4) Tier2 HPC data centres
Data Terra’s IT infrastructure is built around eight Tier2 HPC data and processing centres combining computing and storage capacity dedicated to hosting and exploiting large volumes of data. These data and services centres (DSCs) are attached to the hubs and may be managed by Data Terra’s institutional partners (CNES, Ifremer, BRGM), subject-matter mesocentres (ESPRI/IPSL, S-CAPAD/IPGP, ICARE/University of Lille, IGN), pooled regional mesocentres (GRICAD, Unistra) hosting DSC activities, or national centres (CINES, IDRIS).
Cross-cutting services
Cross-cutting services leverage generic data services available in France, such as long-term archiving for example, consolidating and adapting them where necessary. Such services offer:
- Access to data via standard web services (INSPIRE, OGC, CEOS, etc.)

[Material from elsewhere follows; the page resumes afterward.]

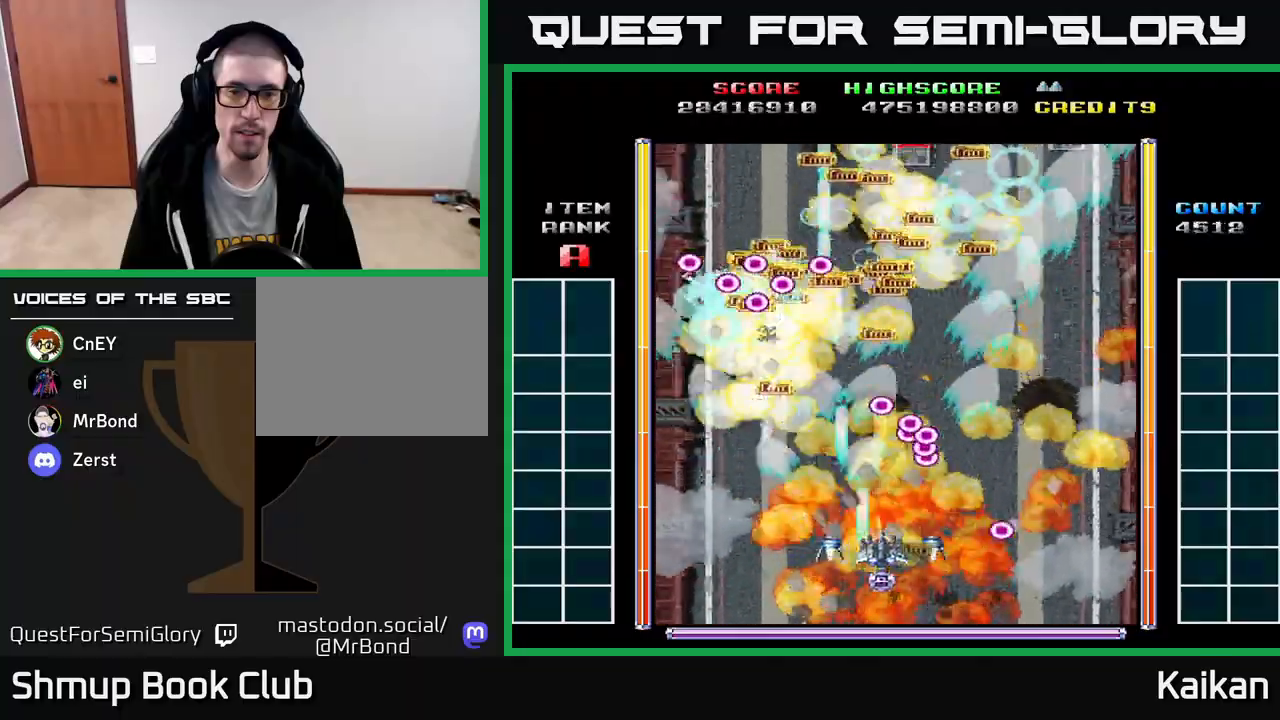
{"buttons": ["A", "DPAD_DOWN", "DPAD_RIGHT"], "left_stick": "up-left", "events": [[33, "DPAD_DOWN", "down"], [100, "DPAD_RIGHT", "up"], [117, "DPAD_DOWN", "up"], [117, "DPAD_LEFT", "down"], [167, "DPAD_UP", "down"], [317, "DPAD_UP", "up"], [400, "DPAD_DOWN", "down"], [433, "DPAD_LEFT", "up"], [483, "DPAD_RIGHT", "down"]]}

- Data description (metadata models, shared vocabularies, aligned ontologies)
- A unified vision of distributed storage capacity via an iRODS grid
- The ability to share processing across DSCs, providing interoperability through abstraction of the data access layer and technologies such as containers, openStack or Kubernetes (currently being studied by Data Terra and space agencies within the framework of CEOS/WGISS)
GAIA Data project
The GAIA Data project is dedicated to developing and implementing such operational services.
Data Terra will be building on this project selected for the EquipEx+ call for expressions of interest under the PIA3 future investments programme. Graded A+ and with 21 partners, the project will be funded by the French research agency ANR to develop a distributed data and services infrastructure/platform supported by its own DSCs.